The town and port of Dunbar has figured prominently at various points in Scottish history and the family whose name it bears is of ancient Celtic origin. Gospatrick, Earl of Northumberland, received the lands of Dunbar and other parts of Lothian from Malcolm III. His son witnessed the foundation of the great Abbey of Holyrood House in 1128, and was accorded the rank of earl. He made donations to the Abbey of Kelso and is recorded in various charters. Patrick of Dunbar married Ada, natural daughter of William the Lion, around 1184 and was created justiciar of Lothian. Earl Patrick’s daughter received as part of her dowry the lands of Home, establishing the line that was later to be created Earls of Home in the seventeenth century. Her brother, Patrick, went to the Crusades, and died in 1248 at the siege of Damietta in Egypt. Patrick ‘Black Beard’, Earl of Dunbar, was one of the competitors for the Crown of Scotland at Berwick in 1291 through his royal great-grandmother, Ada. His wife was a Comyn and held Dunbar Castle for Balliol, but was forced to surrender it in April 1296. The tenth Earl, another Patrick, sheltered Edward II of England at Dunbar after his flight from the field of Bannockburn in 1314. Historians have suggested that if the king had been seized by Dunbar he might have been forced to make peace with Robert the Bruce, thereby preventing further years of bloodshed. Despite his apparent treachery, the earl made his peace with his cousin the king, and was present at the Parliament at Ayr in 1315 which settled the succession of the Scottish throne. He was appointed governor of Berwick, where he was besieged by Edward III. He surrendered to the English and the town was refortified and garrisoned by English troops. Dunbar renounced any allegiance to the English king, as a result of which his castle was besieged by the Earl of Salisbury. Command of the castle fell to Dunbar’s wife, commonly called ‘Black Agnes’, who performed her task with vigour. The English attacked the castle with all the technology of fourteenth-century siegecraft, and when they brought up a machine which, from its shape was called ‘the sow’, she personally directed its destruction by rocks hurled from the castle walls. As the English fled for their lives she is said to have scoffed, ‘behold the litter of English pigs’. The siege lasted nineteen weeks and Salisbury eventually retired, leaving Black Agnes in possession of her husband’s fortress.
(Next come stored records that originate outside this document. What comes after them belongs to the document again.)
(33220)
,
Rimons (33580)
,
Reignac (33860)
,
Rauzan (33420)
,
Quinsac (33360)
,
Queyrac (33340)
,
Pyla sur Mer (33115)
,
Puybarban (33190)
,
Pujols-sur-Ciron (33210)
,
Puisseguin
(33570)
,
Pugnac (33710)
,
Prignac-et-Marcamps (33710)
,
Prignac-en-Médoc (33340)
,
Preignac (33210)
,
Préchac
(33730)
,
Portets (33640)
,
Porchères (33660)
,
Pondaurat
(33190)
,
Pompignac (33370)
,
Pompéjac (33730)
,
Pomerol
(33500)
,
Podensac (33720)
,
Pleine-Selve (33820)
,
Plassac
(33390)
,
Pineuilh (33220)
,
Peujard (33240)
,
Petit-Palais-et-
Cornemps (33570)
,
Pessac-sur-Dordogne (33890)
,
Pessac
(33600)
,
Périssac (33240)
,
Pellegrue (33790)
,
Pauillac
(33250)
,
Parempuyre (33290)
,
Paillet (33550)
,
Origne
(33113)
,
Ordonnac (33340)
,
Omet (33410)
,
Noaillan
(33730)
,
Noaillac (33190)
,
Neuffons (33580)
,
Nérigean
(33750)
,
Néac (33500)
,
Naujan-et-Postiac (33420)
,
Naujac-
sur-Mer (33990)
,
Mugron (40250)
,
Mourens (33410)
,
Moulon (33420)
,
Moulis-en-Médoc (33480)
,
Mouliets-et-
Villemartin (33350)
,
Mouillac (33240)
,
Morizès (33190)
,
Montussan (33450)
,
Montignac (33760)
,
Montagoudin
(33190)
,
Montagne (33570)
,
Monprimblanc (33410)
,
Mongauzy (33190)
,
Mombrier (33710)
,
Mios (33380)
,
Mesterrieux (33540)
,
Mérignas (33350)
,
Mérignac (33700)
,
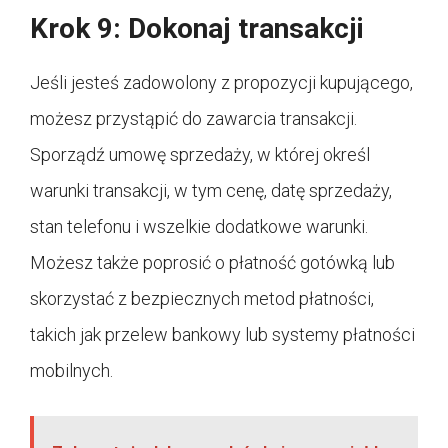
Krok 9: Dokonaj transakcji
Jeśli jesteś zadowolony z propozycji kupującego,
możesz przystąpić do zawarcia transakcji.
Sporządź umowę sprzedaży, w której określ
warunki transakcji, w tym cenę, datę sprzedaży,
stan telefonu i wszelkie dodatkowe warunki.
Możesz także poprosić o płatność gotówką lub
skorzystać z bezpiecznych metod płatności,
takich jak przelew bankowy lub systemy płatności
mobilnych.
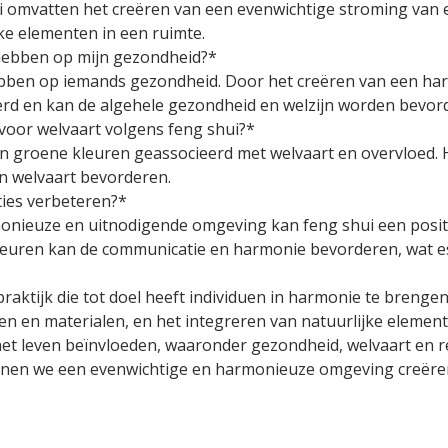
i omvatten het creëren van een evenwichtige stroming van e
ke elementen in een ruimte.
 hebben op mijn gezondheid?*
hebben op iemands gezondheid. Door het creëren van een 
rd en kan de algehele gezondheid en welzijn worden bevor
 voor welvaart volgens feng shui?*
en groene kleuren geassocieerd met welvaart en overvloed. 
n welvaart bevorderen.
ties verbeteren?*
onieuze en uitnodigende omgeving kan feng shui een positi
euren kan de communicatie en harmonie bevorderen, wat ess
praktijk die tot doel heeft individuen in harmonie te breng
en en materialen, en het integreren van natuurlijke element
et leven beïnvloeden, waaronder gezondheid, welvaart en rel
nnen we een evenwichtige en harmonieuze omgeving creëren 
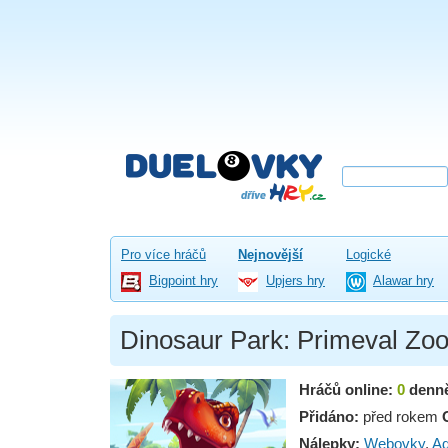
Pro více hráčů
Nejnovější
Logické
Bigpoint hry
Upjers hry
Alawar hry
Dinosaur Park: Primeval Zo
Hráčů online:
0
denn
Přidáno:
před rokem
Nálepky:
Webovky
,
Ad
The tenth Earl was one of the most powerful nobles in Scotland, with vast estates. In 1388 he accompanied the Earl of Douglas into England and fought at the Battle of Otterburn. He had arranged a marriage for his daughter with the Duke of Rothesay, son of Robert III, but through the influence of the Douglases the marriage did not take place. The earl was incensed by this slight to his family pride, and retired to his estates in England. He was eventually reconciled with the Douglases and returned to Scotland in 1409. George, the eleventh Earl, succeeded to his father’s title and vast estates in 1420, and was prominent in public affairs. His wealth, however, was to be his undoing: James I coveted the Dunbar estates and imprisoned the earl on trumped-up charges of treason, so the earldom and the estates were forfeited to the Crown. The last earl died in England in 1455.

The family had established a number of branches, including the Dunbars of Mochrum (to which house the present chief belongs), of Northfield, Hempriggs, Durn, and Both. It is a tribute to the distinction of this name that each of these five branches achieved the rank of baronet.

Gavin Dunbar, Archbishop of Glasgow and Lord High Chancellor of Scotland in the reign of James V, was a younger son of Sir John Dunbar of Mochrum. He distinguished himself at the University of Glasgow and in 1514 became Dean of Moray. In 1524 he was appointed Archbishop of Glasgow. He weathered the first storms of the Reformation and although reckoned a good and learned man, was criticised for his participation in the persecution of Protestants instigated by Cardinal Beaton. Sir James Dunbar of Mochrum was created a Baronet of Nova Scotia in March 1694 with a special royal honour of a grant of supporters ‘Imperially Crowned’. The second Baronet served in the Duke of Marlborough’s cavalry with great distinction. He was recognised as chief on the death of Ludovic Dunbar in 1744. Sir William Dunbar, ninth Baronet, was Registrar General from 1902 to 1909. The title of the present chief’s father was established only after a celebrated court case in 1990 first heard before the Lord Lyon, King of Arms, then appealed to the Supreme Court in Edinburgh, and finally concluded in the House of Lords in London.